Hard work today is generally conceded to yield rewards tomorrow; yet we may also deplete our intellectual resources if we push ourselves to study harder and faster and thus poison the academic well of our future selves.  Let’s not condemn those future selves!  On the other hand, if we work hard at school and then play hard at other sedentary mental activities at our computer we may slowly lower ourselves out of joy at our studies.  A change of scenery benefits our brains; maybe not a marathon but perhaps, like Faust, a walk.  Who knows what or who we will meet? Inspiration at the very least.

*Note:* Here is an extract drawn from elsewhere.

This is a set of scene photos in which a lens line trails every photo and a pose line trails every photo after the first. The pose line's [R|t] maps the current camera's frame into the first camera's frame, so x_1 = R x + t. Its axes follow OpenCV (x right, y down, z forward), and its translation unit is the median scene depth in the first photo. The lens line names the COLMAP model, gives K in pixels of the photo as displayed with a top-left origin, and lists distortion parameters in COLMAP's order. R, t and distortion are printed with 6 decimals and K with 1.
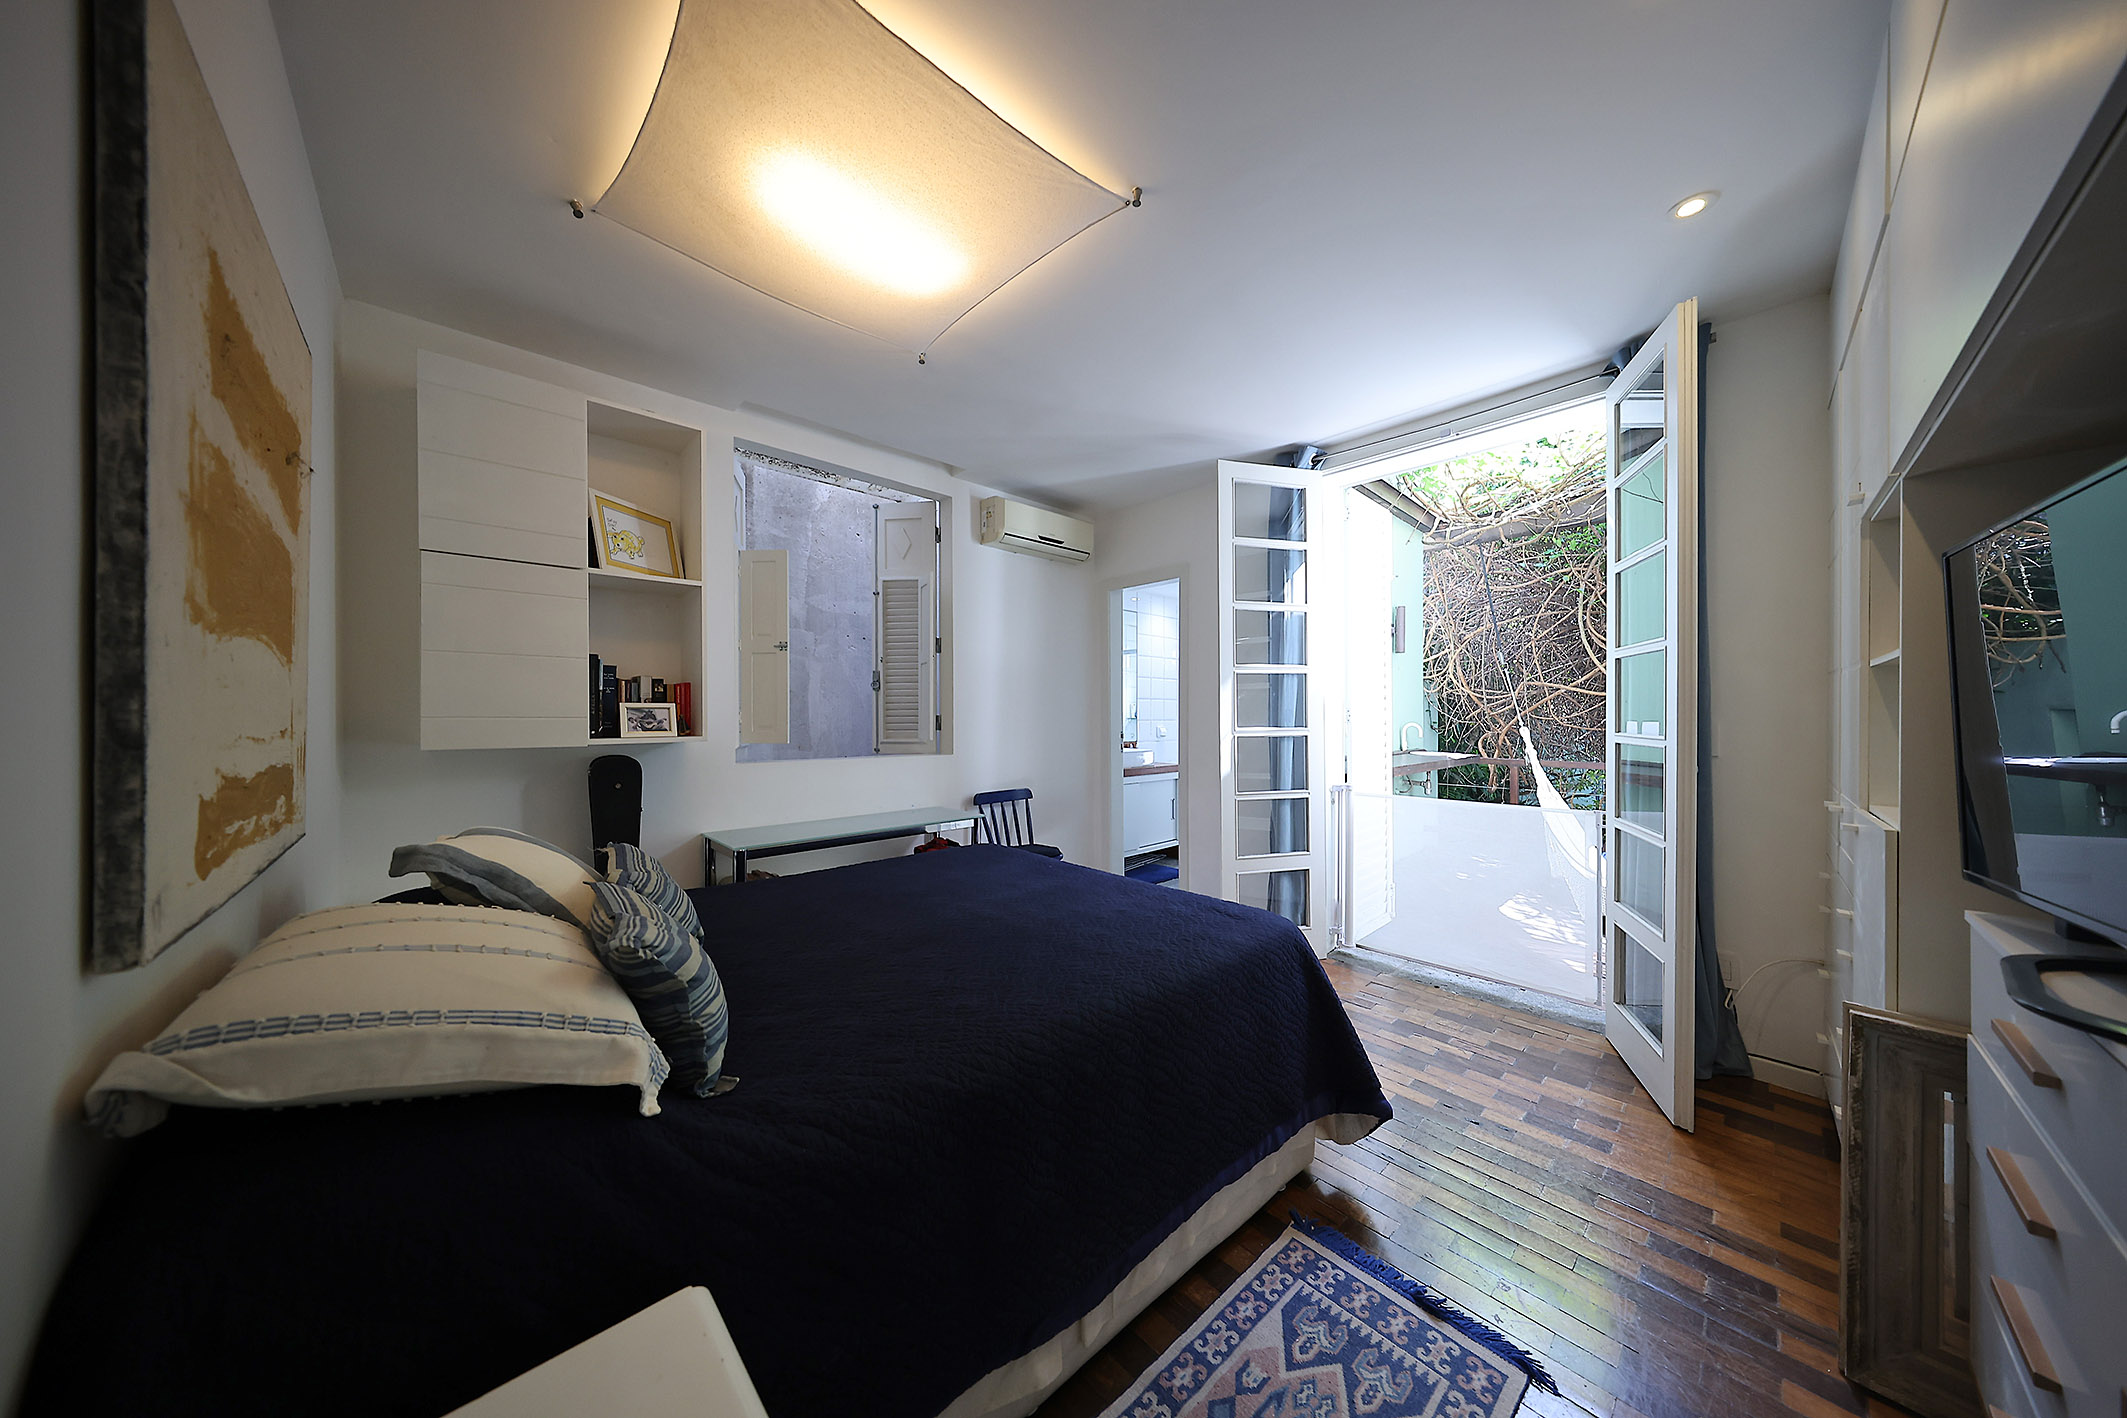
lens RADIAL K [[647.6, 0, 1063.5], [0, 647.6, 709.0], [0, 0, 1]] dist [-0.000174, 0.000003]
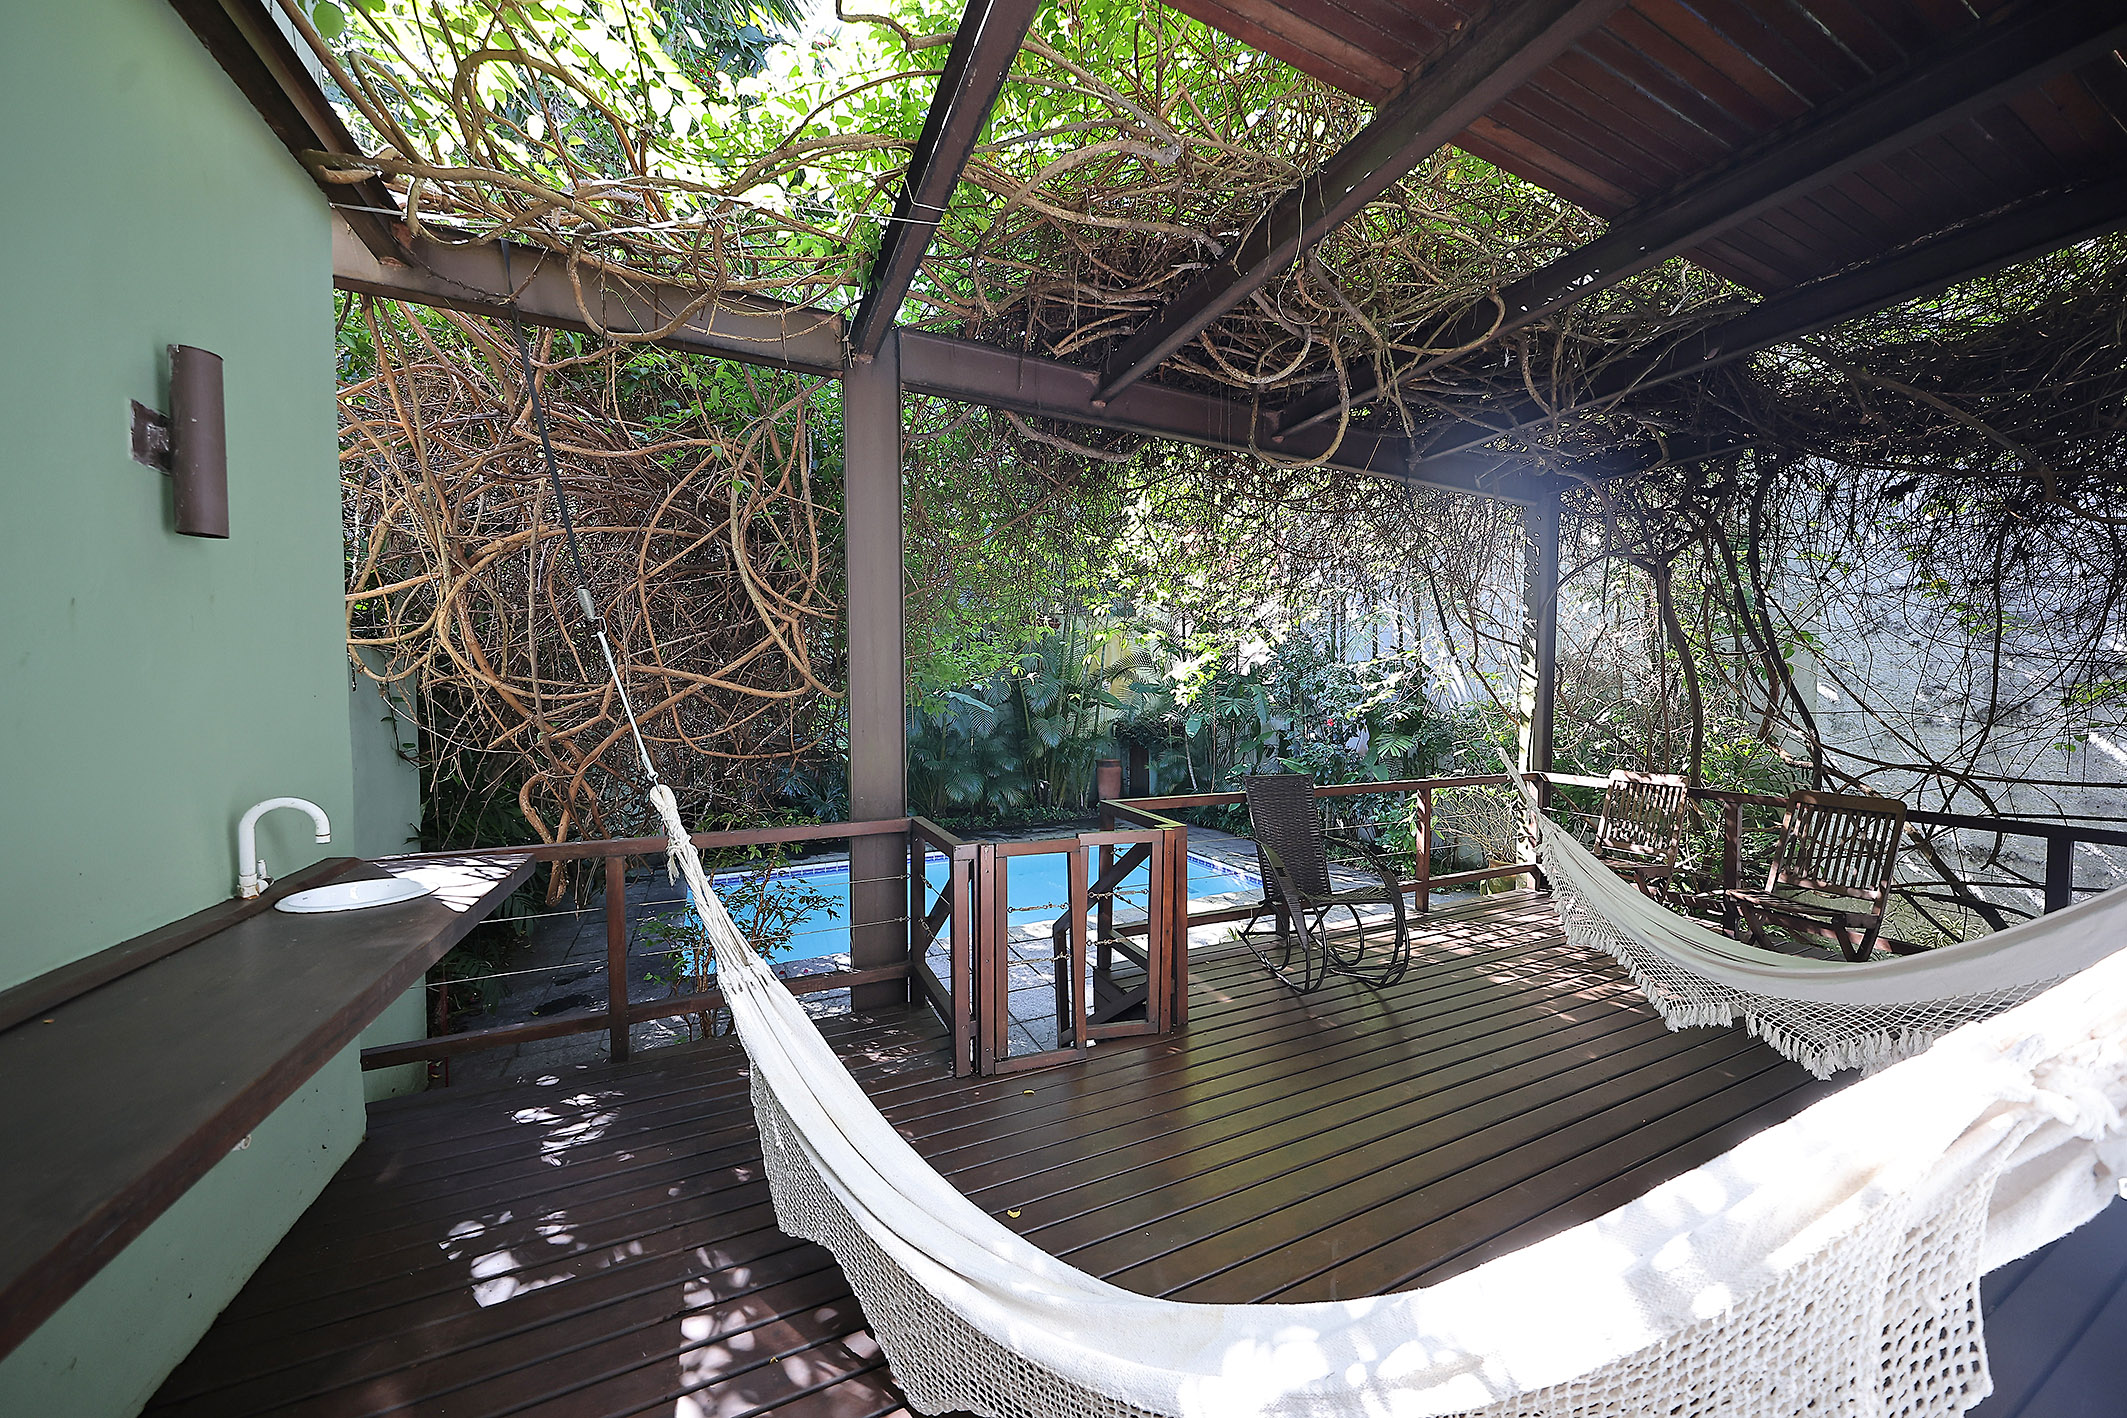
lens RADIAL K [[692.4, 0, 1067.5], [0, 692.4, 716.8], [0, 0, 1]] dist [0.001185, 0.000054]
pose [[0.317206, -0.026764, 0.947979, 0.323116], [-0.003105, 0.999567, 0.029260, -0.018831], [-0.948352, -0.012225, 0.316986, 0.513137]]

Finding Our Pace, Finding Our Purpose

To walk is not to run, however.  Many a well-meaning person has sought relief from their academic toil only to find themselves in the ultimate classroom of aesthetic and sensory ideology: a gym.  The idea that we must push ourselves in all things goes back to ancient Greece, it’s true.  When democracy was in its infancy there birthed the idea that citizens were bound to one another through their responsibilities as voting participants.  “L.  Siegfried, a German philosopher said it this way: ‘When Greeks were fighting at Marathon against the spiritually unconnected mass of Persians, they were fighting as people who had clear awareness of the right for a free political life.  The consciousness of mankind …  was born at Marathon.  We, the people of the West, must always kneel respectfully to the place where human dignity was established.’” (The Athens Marathon. 2016).  Yet, what is shared in the anonymity of a modern gym or when we take a study break to play a computer game with online friends?

Perhaps we undermine the dignity of our studies when we work hard at playing without really considering that everything we do is a form of learning—with a purpose and a meaning.  We can no sooner evade our sense that there’s meaning in all that we do than we can put aside our coursework and engage in tasks truly frivolous.  We’re always on the racetrack of life.  Perhaps only when we see existence as a classroom will the struggles in our academic courses attenuate to acquire a sense of natural comfort.  After all, we’re always learning while we’re conscious, and what is life but a race course, the attitude to which makes all the difference.  If our coursework translates into us learning to struggle, then that would be a tragic outcome of our foray into distance education.

References
von Goethe, Johann Wolfgang. (1808), Faust: Der Tragödie erster Tei., Gutenberg.org.  Retrieved from: http://www.gutenberg.org/ebooks/2229
Harries, K.  (1972).  ‘Zeno of Elea’.  The Encyclopedia of Philosophy Vols.  7 & 8.  New York: Macmillan Publishing and the Free Press.